Section II: Identity Formation

 

This section introduces documentary material comprised of photographs, films, diaries and objects that situate each artist’s practice within specific personal and socio-cultural contexts. Moreover, the content reveals a transformative narrative for each of the artists, from childhood into adulthood and from early European influences to an embodied, local, indigenous identity formation.

Frida Kahlo’s own identity was the central motif around which her artistic expression was manifest. In this exhibition, the focus is not on Kahlo’s surrealist paintings but on the ways she constructed her identity within the broader context of a new post-revolutionary Mexico. Central to Kahlo’s thinking was ‘Mexicanidad’ (‘Mexican-ness’), a new Mexican identity founded on indigenous culture and heritage.

The photographs of Amrita Sher-Gil in the exhibition take the visitors through Sher-Gil’s experiences in Europe and her decision to return to India in 1934. These images are a testament to the role of personal agency in the construction of a modern subject. In India, Sher-Gil painted her relatives but also depicted the poor,  women and everyday life subjects.
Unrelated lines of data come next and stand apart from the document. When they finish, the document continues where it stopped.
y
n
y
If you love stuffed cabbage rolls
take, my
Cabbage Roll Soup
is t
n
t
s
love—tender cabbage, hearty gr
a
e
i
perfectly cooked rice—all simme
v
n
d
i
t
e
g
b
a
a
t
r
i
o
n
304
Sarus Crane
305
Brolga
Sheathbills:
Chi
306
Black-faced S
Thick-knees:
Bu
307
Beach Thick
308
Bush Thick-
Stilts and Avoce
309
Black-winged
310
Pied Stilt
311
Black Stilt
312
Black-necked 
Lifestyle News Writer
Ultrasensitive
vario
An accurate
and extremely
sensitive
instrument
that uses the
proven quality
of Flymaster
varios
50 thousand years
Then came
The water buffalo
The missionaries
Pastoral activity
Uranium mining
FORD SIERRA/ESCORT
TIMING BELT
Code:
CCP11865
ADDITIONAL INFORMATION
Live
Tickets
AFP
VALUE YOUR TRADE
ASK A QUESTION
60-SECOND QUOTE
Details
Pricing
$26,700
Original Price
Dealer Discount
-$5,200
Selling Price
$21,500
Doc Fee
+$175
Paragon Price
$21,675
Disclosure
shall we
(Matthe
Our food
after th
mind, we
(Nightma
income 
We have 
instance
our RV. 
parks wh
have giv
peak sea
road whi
Irma Stern’s work was informed by her personal history and experience of travelling throughout Africa and Europe. As a result of her father’s imprisonment during the Anglo-Boer War, the Stern family moved to Germany. During World War I, Stern was an active member of the Novembergruppe in Berlin, but the rise of antisemitism in Europe precipitated her return to South Africa. In colonial Cape Town, however, being Jewish and a woman meant that she was also something of an outsider in the art circles of her home city.